───── QUOTED PASSAGE ─────

If the Target Amount exceeds Shareholders' Equity by more than
ten percent, then the total amount by which the Target Amount
exceeds Shareholders' Equity shall be added to the Payroll
Revenues Adjustment Amount. The Payroll Revenues Adjustment
Amount as so adjusted in accordance with this Section 2.03(c)
shall be referred to herein as the "Purchase Price Adjustment
Amount." If the Purchase Price Adjustment Amount is zero or
greater, the excess of the Estimated Purchase Price Amount over
the Purchase Price Adjustment Amount shall be the Purchase
Price. If the Purchase Price Adjustment Amount is less than
zero, the sum of the Estimated Purchase Price Amount and the
Purchase Price Adjustment Amount (expressed as a positive
number) shall be the Purchase Price. Notwithstanding anything
to the contrary in this Article II, in no event shall the
Purchase Price be less than $12,900,000 or more than
$14,500,000.
(ii) If, at any time after the delivery of the Notice
of Disagreement, Seller or Buyer have agreed to an amount
certain owing to Seller pursuant to the provisions of this
Section 2.03(c), Buyer shall pay 90% of such undisputed amount
to Seller by wire transfer of immediately available funds to
the bank account described in Section 2.02(b)(ii). Within 10
business days of the final determination of the Purchase Price
Adjustment Amount in accordance with this Section 2.03(c),
Buyer shall pay the excess of the Purchase Price over the
Initial Purchase Price Amount, if any, less any payments
previously made pursuant to the immediately preceding sentence,
to Seller by wire transfer of immediately available funds to
the bank account described in Section 2.02(b)(ii). Any
payments made pursuant to the two immediately preceding
sentences shall be accompanied with interest thereon at a rate
per annum equal to 6.5% for the period from the Closing Date to
the date of payment of such amount (calculated on the basis of
a year of 365 days and the actual number of days elapsed during
such period).
(d) "Shareholders' Equity" means, as of the Closing
Date, the excess of (i) Total Assets over (ii) Total
Liabilities. The terms "Total Assets" and "Total Liabilities"

───── DATA ─────

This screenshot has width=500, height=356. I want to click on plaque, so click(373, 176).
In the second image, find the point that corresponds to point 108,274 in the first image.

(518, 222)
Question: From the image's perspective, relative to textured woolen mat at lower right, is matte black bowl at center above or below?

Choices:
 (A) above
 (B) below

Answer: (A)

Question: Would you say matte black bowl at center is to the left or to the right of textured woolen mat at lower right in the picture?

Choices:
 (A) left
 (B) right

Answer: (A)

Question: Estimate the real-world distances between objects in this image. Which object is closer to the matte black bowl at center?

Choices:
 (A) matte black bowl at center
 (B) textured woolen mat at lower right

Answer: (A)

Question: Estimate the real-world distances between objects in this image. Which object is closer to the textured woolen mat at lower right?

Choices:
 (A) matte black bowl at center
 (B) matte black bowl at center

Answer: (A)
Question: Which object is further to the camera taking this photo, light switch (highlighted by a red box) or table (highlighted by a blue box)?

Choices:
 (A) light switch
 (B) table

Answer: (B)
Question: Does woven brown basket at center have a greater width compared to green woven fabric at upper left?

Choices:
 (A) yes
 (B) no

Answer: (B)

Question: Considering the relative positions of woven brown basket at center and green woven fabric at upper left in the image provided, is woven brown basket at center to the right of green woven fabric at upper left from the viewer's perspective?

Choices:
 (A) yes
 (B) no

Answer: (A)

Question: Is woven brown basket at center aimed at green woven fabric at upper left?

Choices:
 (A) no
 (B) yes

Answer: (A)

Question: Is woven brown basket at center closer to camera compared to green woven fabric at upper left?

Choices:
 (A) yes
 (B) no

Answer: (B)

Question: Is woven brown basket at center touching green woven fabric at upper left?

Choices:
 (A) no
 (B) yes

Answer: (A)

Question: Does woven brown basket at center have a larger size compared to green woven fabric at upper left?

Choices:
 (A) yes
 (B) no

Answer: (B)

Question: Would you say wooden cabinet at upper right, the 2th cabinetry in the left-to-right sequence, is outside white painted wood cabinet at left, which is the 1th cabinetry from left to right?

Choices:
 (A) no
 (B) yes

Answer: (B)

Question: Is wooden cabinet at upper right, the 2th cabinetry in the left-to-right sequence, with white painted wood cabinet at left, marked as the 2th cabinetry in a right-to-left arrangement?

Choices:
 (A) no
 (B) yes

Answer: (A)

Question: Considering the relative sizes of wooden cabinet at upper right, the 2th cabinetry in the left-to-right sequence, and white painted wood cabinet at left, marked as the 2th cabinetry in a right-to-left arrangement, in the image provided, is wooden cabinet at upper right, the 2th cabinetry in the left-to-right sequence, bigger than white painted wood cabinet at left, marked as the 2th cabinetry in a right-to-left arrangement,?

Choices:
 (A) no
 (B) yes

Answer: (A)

─────

• **USING THE INFORMATION**:
1 > In the contract passage, when is the Purchase Price the sum of the Estimated Purchase Price Amount and the Purchase Price Adjustment Amount rather than the excess of one over the other?
2 > Reproduce the contract passage starting at "If the Target" and ending at "adjusted in accordance with this Section 2.03(c)", renaming "Target Amount" to "Reference Amount" throughout.

• **EXERCISE RESULTS**:
1 > This happens when the Purchase Price Adjustment Amount is less than zero. In that case, the passage says the adjustment amount is expressed as a positive number and added to the Estimated Purchase Price Amount. If the adjustment amount is zero or greater, the Purchase Price is instead the excess of the Estimated Purchase Price Amount over it.

2 >
If the Reference Amount exceeds Shareholders' Equity by more than
ten percent, then the total amount by which the Reference Amount
exceeds Shareholders' Equity shall be added to the Payroll
Revenues Adjustment Amount. The Payroll Revenues Adjustment
Amount as so adjusted in accordance with this Section 2.03(c)